Potential Gradient relation I was just wondering why exactly the force is the negative gradient of the potential, which is shown by the relation $${\bf F}=−{\bf∇}V$$I know that this equation only holds for conservative forces, where the potential only depends on the position of an object. The only problem I have is why there is a minus sign/ what the minus sign means in a physical context. 
 A: Well, despite the fact that the other answers are interesting, I'd prefer going directly to the "origin" of this thing, rather than its useful physical meaning.
The key idea is that

The minus sign is just a convention.

Forces do exist, and we define the potential based on them, not vice-versa.
By the way, I am commiting the mistake I hate: we are talking about potentials. But actually, the relation is
$$ \vec{F}=-\vec{\nabla}E_p$$
Where $E_p$ is the potential energy. You'll say: "that's what I wrote", yes, but we are lazy and we say "potential", but we write potential energy. I curse the person who decided to use $V$ for potential energy, when it was being used for "potential", as in Volts of electric potential. Volts $\neq$ joules, you know.
Well, sorry, back to the topic. The thing is that, the only thing we know is:


*

*A Conservative force is such that the work done by it does not depend on the path. 

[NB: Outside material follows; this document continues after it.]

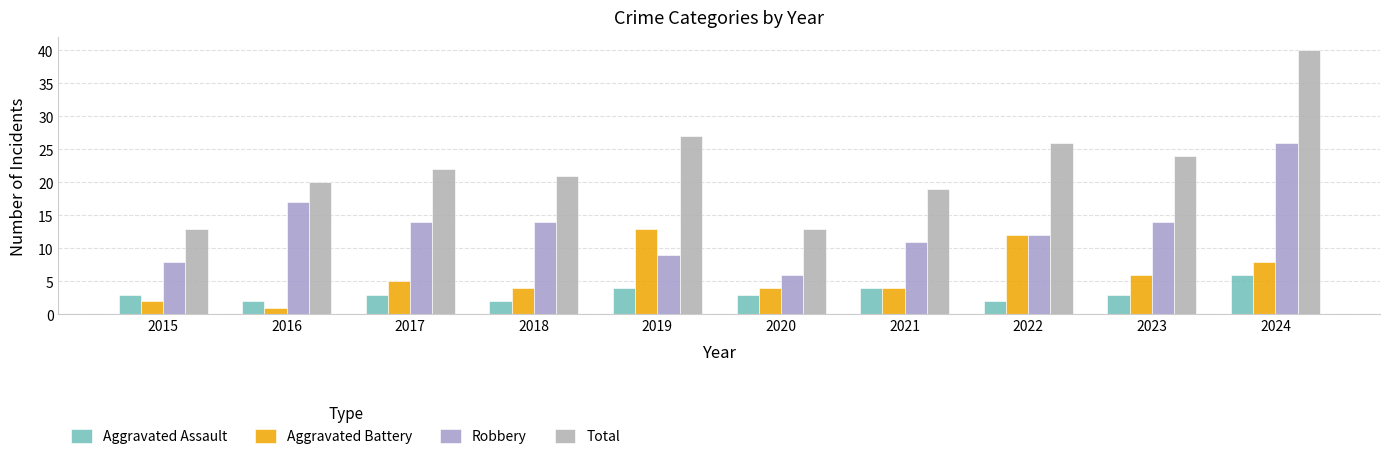

What is the difference between the maximum and minimum values in the Robbery series?

20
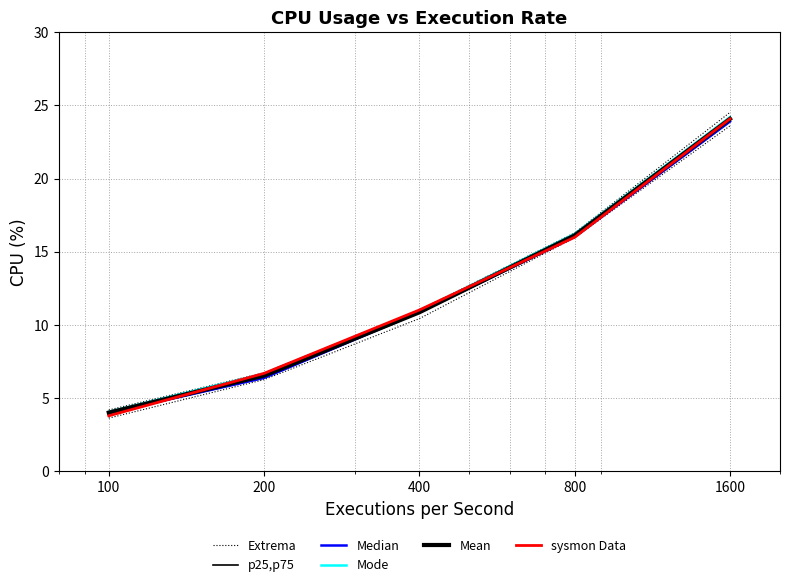

What is the value of the Mode point at the 5th from the left?

24.2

*But that implies that we can write work as "one function", evaluated at the final point, minus the same function evaluated at the initial point:


$$W_{cons}=\int_{\vec{x_0}}^{\vec{x_F}} \vec{F}\cdot d\vec{x}=B(\vec{x_F})-B(\vec{x_0})$$
That's the only thing we know. 
And then, we decide to define a new function, called "potential energy", such that
$$E_p=-B$$
And we do that because
$$W_{Total}=\Delta E_k$$
$$W_{total}=W_{cons}+W_{not \ cons}$$
So
$$\Delta E_k = W_{not\ cons}+ \Delta B$$
$$\Delta E_k - \Delta B= W_{not\ cons}$$
And that's it. We could just work with that formula. But, we prefer having a possitive quantity, so we write
$$\Delta E_k + \Delta E_p= W_{not\ cons}$$
And so, we can think of potential energy in the same way as kinetic energy, in the sense of, "the more energy, the more work". 
That is the actual reason for the minus sign. But, as I said, it's just a convention. We could just work with the opposite funcion, which I called $B$.
Hope I helped.
A: The gradient is a vector pointing to the direction where the change of $V$ is maximum. If a force $F$ is pointing in the direction of $-\nabla V$, it will push you in the direction where $V$ decreases the fastest. Think of a little marble placed on the edge of a bowl - it will roll down, but in which way? It can go down in a helix or just roll down to the center, and it chooses the second - why is that? Because that is the direction of fastest decrease in height (and thus gravitational potential energy). That is the physical meaning of the minus sign. If it was a plus, the ball would roll up the potential.
A: One of the simplest ways to look at this is in 1 dimension:
$$F=-\frac{\text{d}V}{\text{d}x}$$
Imagine a ball in a hilly landscape.  Plotting a graph of gravitational potential energy vs $x$ might look something like

If the ball is at position $A$, then the gradient of the potential energy with $x$ is negative, and the resulting force will be in the positive $x$-direction.
If the ball is at position $B$, then the gradient of potential energy with $x$ is positive, so the force is in the negative $x$ direction.
This overall point here is that things like to try and lower their (potential) energy if they can.  This means that if in a certain direction the potential energy is going to increase, the ball is going to want to move $away$ from this, and in a direction where the ball is decreasing potential energy, until equilibrium is reached at a stationary point.